8/10
Art is Messy
23 February 2014
Greetings again from the darkness. This finishes off my viewing of the five Oscar nominated documentary features. Filmmaker Zachary Heinzerling starts us off on the 80th birthday of Ushio Shinohara. His wife Noriko has provided individual serving cakes and his has a number 3 candle on it. The candle has no significance other than they "don't have 80 candles". The rest of the movie is about what this couple does and does not have.

Ushio has had quite a career as an artist, starting with his Neo-Dadaism movement in Japan and carrying over to his popularity in New York City with his sculptures made from discarded items and his "boxing" paintings, of which we get to see the in-action video. It's no secret that Ushio and Noriko are struggling financially ... they discuss past due rent and utilities. We then learn that Ushio had once been quite popular and influential in the art world. His work has been displayed at many of the most famous museums and galleries, and Andy Warhol's pop art was inspired by Ushio's work.
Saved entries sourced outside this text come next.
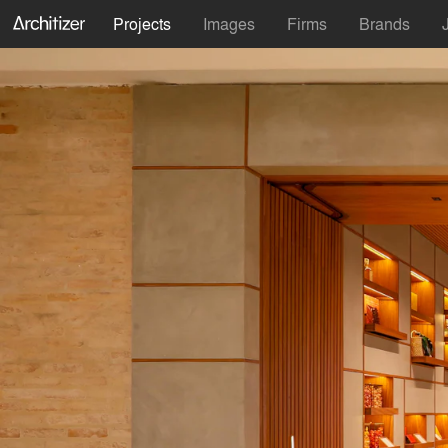
Projects
Images
Firms
Brands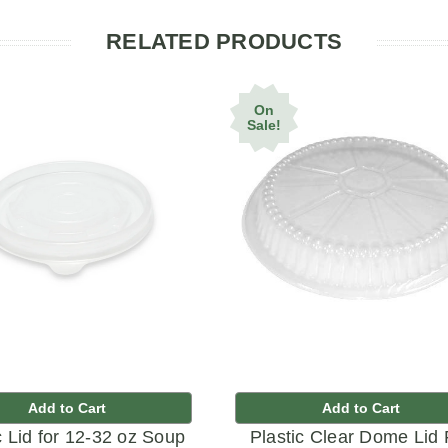
RELATED PRODUCTS
On
Sale!
Add to Cart
Add to Cart
c Lid for 12-32 oz Soup
Plastic Clear Dome Lid 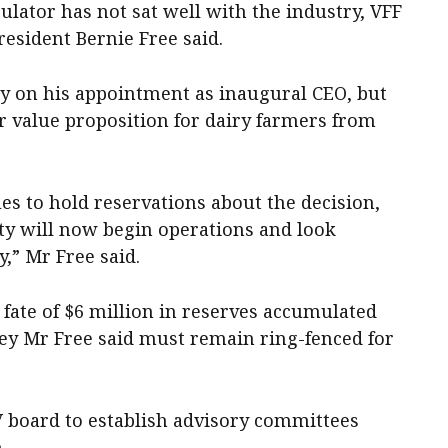
egulator has not sat well with the industry, VFF
resident Bernie Free said.
y on his appointment as inaugural CEO, but
ar value proposition for dairy farmers from
es to hold reservations about the decision,
y will now begin operations and look
,” Mr Free said.
 fate of $6 million in reserves accumulated
ey Mr Free said must remain ring-fenced for
V board to establish advisory committees
.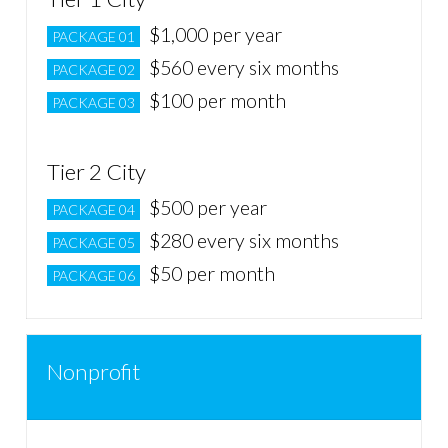
$1,000 per year
PACKAGE 01
$560 every six months
PACKAGE 02
$100 per month
PACKAGE 03
Tier 2 City
$500 per year
PACKAGE 04
$280 every six months
PACKAGE 05
$50 per month
PACKAGE 06
Nonprofit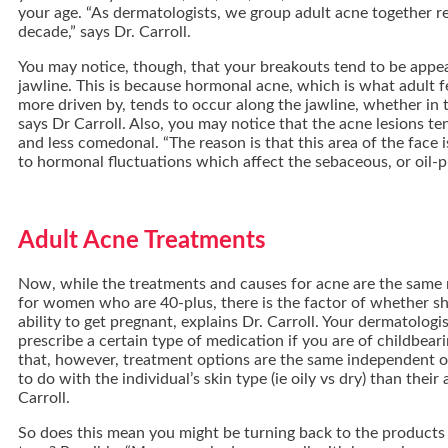
your age. “As dermatologists, we group adult acne together re
decade,” says Dr. Carroll.
You may notice, though, that your breakouts tend to be appe
jawline. This is because hormonal acne, which is what adult f
more driven by, tends to occur along the jawline, whether in t
says Dr Carroll. Also, you may notice that the acne lesions te
and less comedonal. “The reason is that this area of the face 
to hormonal fluctuations which affect the sebaceous, or oil-p
Adult Acne Treatments
Now, while the treatments and causes for acne are the same r
for women who are 40-plus, there is the factor of whether she
ability to get pregnant, explains Dr. Carroll. Your dermatologi
prescribe a certain type of medication if you are of childbeari
that, however, treatment options are the same independent of
to do with the individual’s skin type (ie oily vs dry) than their 
Carroll.
So does this mean you might be turning back to the products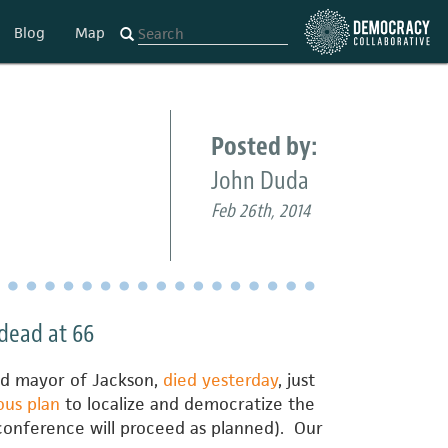
Blog
Map
Posted by:
John Duda
Feb 26th, 2014
dead at 66
ted mayor of Jackson,
died yesterday
, just
ous plan
to localize and democratize the
conference will proceed as planned). Our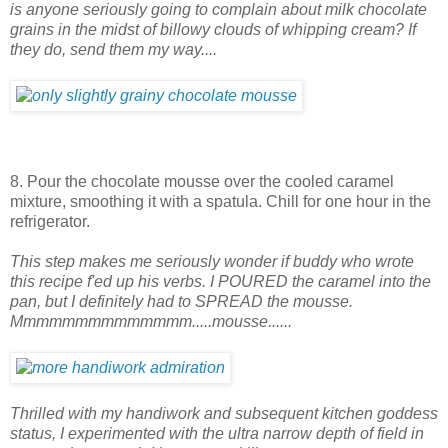
is anyone seriously going to complain about milk chocolate
grains in the midst of billowy clouds of whipping cream? If
they do, send them my way....
8. Pour the chocolate mousse over the cooled caramel
mixture, smoothing it with a spatula. Chill for one hour in the
refrigerator.
This step makes me seriously wonder if buddy who wrote
this recipe f'ed up his verbs. I POURED the caramel into the
pan, but I definitely had to SPREAD the mousse.
Mmmmmmmmmmmmmm.....mousse......
Thrilled with my handiwork and subsequent kitchen goddess
status, I experimented with the ultra narrow depth of field in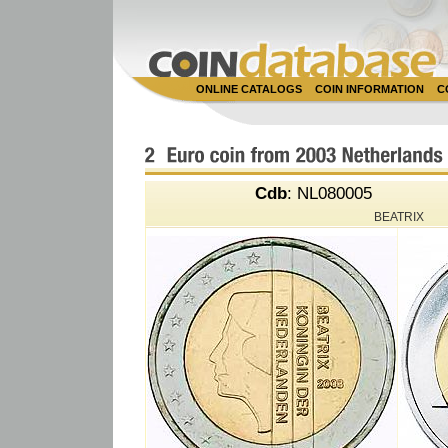
ONLINE CATALOGS
COIN INFORMATION
C
Cdb
: NL080005
BEATRIX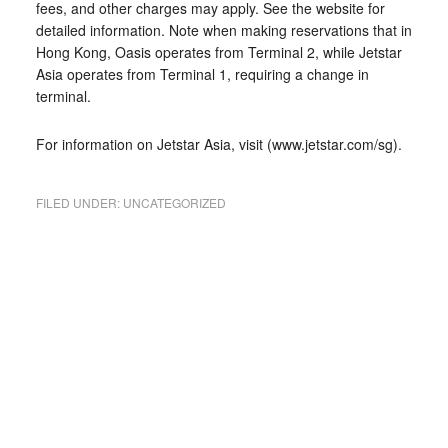
fees, and other charges may apply. See the website for
detailed information. Note when making reservations that in
Hong Kong, Oasis operates from Terminal 2, while Jetstar
Asia operates from Terminal 1, requiring a change in
terminal.
For information on Jetstar Asia, visit (www.jetstar.com/sg).
FILED UNDER:
UNCATEGORIZED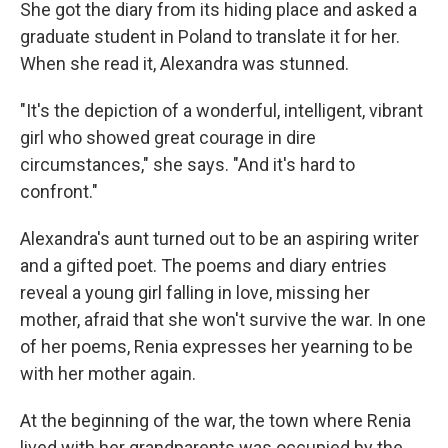
She got the diary from its hiding place and asked a
graduate student in Poland to translate it for her.
When she read it, Alexandra was stunned.
"It's the depiction of a wonderful, intelligent, vibrant
girl who showed great courage in dire
circumstances," she says. "And it's hard to
confront."
Alexandra's aunt turned out to be an aspiring writer
and a gifted poet. The poems and diary entries
reveal a young girl falling in love, missing her
mother, afraid that she won't survive the war. In one
of her poems, Renia expresses her yearning to be
with her mother again.
At the beginning of the war, the town where Renia
lived with her grandparents was occupied by the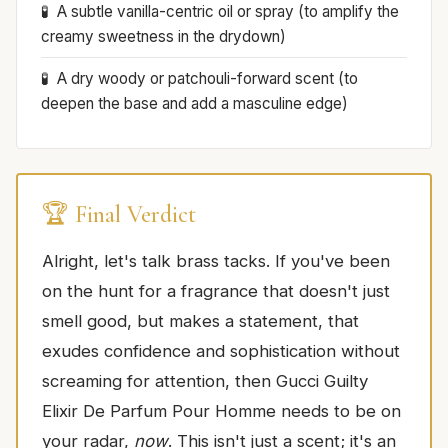
A subtle vanilla-centric oil or spray (to amplify the
creamy sweetness in the drydown)
A dry woody or patchouli-forward scent (to
deepen the base and add a masculine edge)
🏆 Final Verdict
Alright, let's talk brass tacks. If you've been
on the hunt for a fragrance that doesn't just
smell good, but makes a statement, that
exudes confidence and sophistication without
screaming for attention, then Gucci Guilty
Elixir De Parfum Pour Homme needs to be on
your radar,
now
. This isn't just a scent; it's an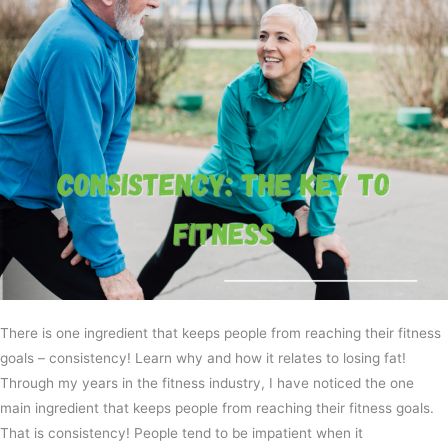
There is one ingredient that keeps people from reaching their fitness
goals – consistency! Learn why and how it relates to losing fat!
Through my years in the fitness industry, I have noticed the one
main ingredient that keeps people from reaching their fitness goals.
That is consistency! People tend to be impatient when it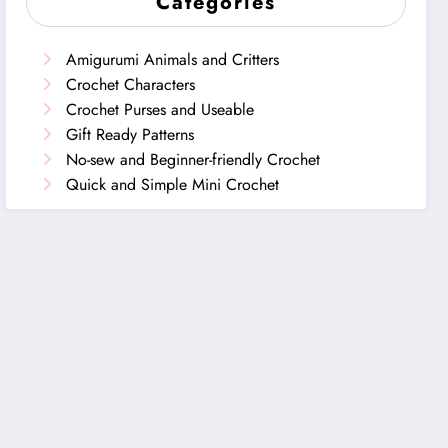
Categories
Amigurumi Animals and Critters
Crochet Characters
Crochet Purses and Useable
Gift Ready Patterns
No-sew and Beginner-friendly Crochet
Quick and Simple Mini Crochet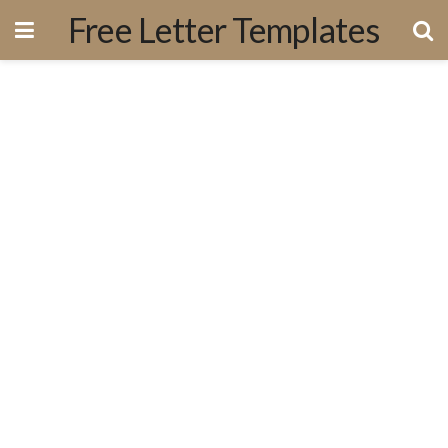
Free Letter Templates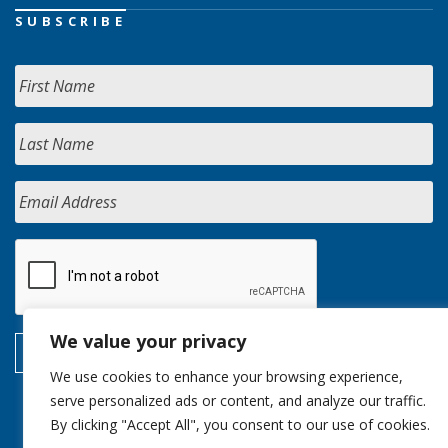
SUBSCRIBE
We value your privacy
We use cookies to enhance your browsing experience,
serve personalized ads or content, and analyze our traffic.
By clicking "Accept All", you consent to our use of cookies.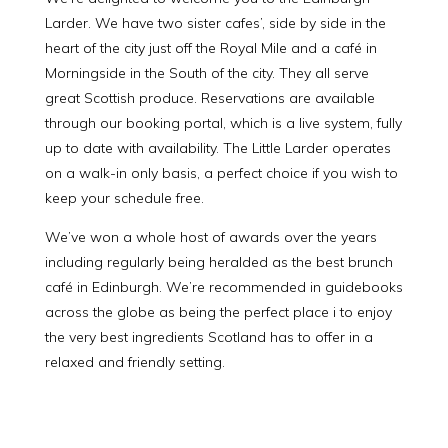
Larder. We have two sister cafes’, side by side in the
heart of the city just off the Royal Mile and a café in
Morningside in the South of the city. They all serve
great Scottish produce. Reservations are available
through our booking portal, which is a live system, fully
up to date with availability. The Little Larder operates
on a walk-in only basis, a perfect choice if you wish to
keep your schedule free.
We’ve won a whole host of awards over the years
including regularly being heralded as the best brunch
café in Edinburgh. We’re recommended in guidebooks
across the globe as being the perfect place i to enjoy
the very best ingredients Scotland has to offer in a
relaxed and friendly setting.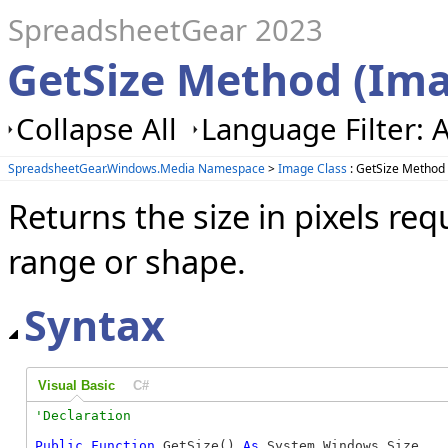
SpreadsheetGear 2023
GetSize Method (Im
Collapse All
Language Filter: A
SpreadsheetGear.Windows.Media Namespace
>
Image Class
: GetSize Method
Returns the size in pixels re
range or shape.
Syntax
Visual Basic
C#
Public
Function
 GetSize() 
As
 System.Windows.Size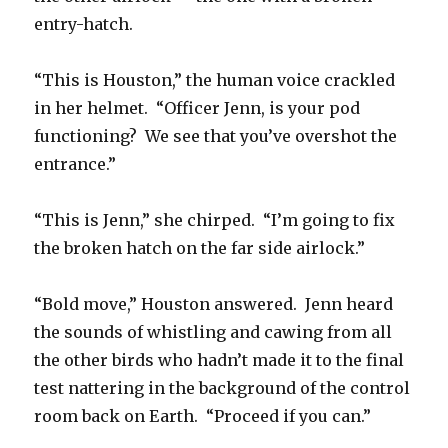
entry-hatch.
“This is Houston,” the human voice crackled
in her helmet. “Officer Jenn, is your pod
functioning? We see that you’ve overshot the
entrance.”
“This is Jenn,” she chirped. “I’m going to fix
the broken hatch on the far side airlock.”
“Bold move,” Houston answered. Jenn heard
the sounds of whistling and cawing from all
the other birds who hadn’t made it to the final
test nattering in the background of the control
room back on Earth. “Proceed if you can.”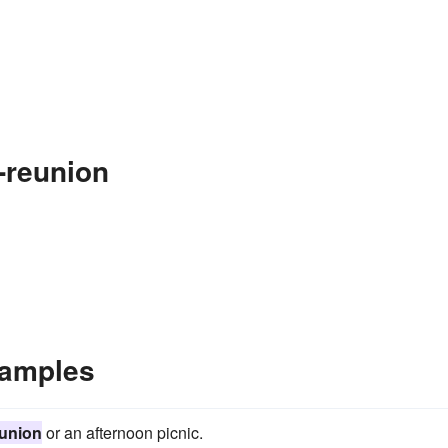
-reunion
xamples
eunion
or an afternoon picnic.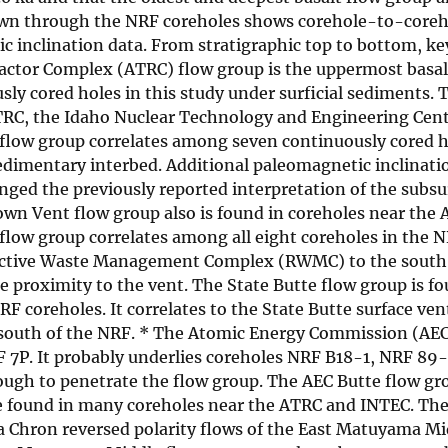
drawn through the NRF coreholes shows corehole-to-coreh
 inclination data. From stratigraphic top to bottom, key
eactor Complex (ATRC) flow group is the uppermost basal
ly cored holes in this study under surficial sediments. 
ATRC, the Idaho Nuclear Technology and Engineering Cen
low group correlates among seven continuously cored ho
edimentary interbed. Additional paleomagnetic inclinati
nged the previously reported interpretation of the subsu
own Vent flow group also is found in coreholes near the
flow group correlates among all eight coreholes in the NR
ioactive Waste Management Complex (RWMC) to the south.
e proximity to the vent. The State Butte flow group is f
F coreholes. It correlates to the State Butte surface ven
es south of the NRF. * The Atomic Energy Commission (AEC
F 7P. It probably underlies coreholes NRF B18-1, NRF 89
ough to penetrate the flow group. The AEC Butte flow gro
are found in many coreholes near the ATRC and INTEC. Th
 Chron reversed polarity flows of the East Matuyama Mi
But this story is about much more than the roller coaster ride of an artist. It's even more about a 40 year marriage/relationship/partnership and the accompanying frustrations of one artist living in the shadow of another. We often sense the resentment coming from Noriko as she fills us in on her perspective, and we witness firsthand the challenges of living with Ushio. Home movies take us back to the early years and the destructive force of Ushio's alcoholism. When Noriko offered her assistance to the older artist and then soon became pregnant, her passion for art was shelved. All these years later, her frustrations come pouring out through a mostly autobiographical story book illustration of Cutie (Noriko) and Bullie (Ushio).

We only get brief glimpses of their son Alex, but enough to see that he is also a struggling artist, and regrettably, also an alcoholic. Maybe the single biggest moment occurs when Ushio utters "the average one should support the genius". In other words, Noriko is correct when she accuses him of viewing her as a "free assistant" and a "free chef". So while Ushio says "art is messy", it's also obvious that life is every bit as messy, and that art and life offer no separation for this couple.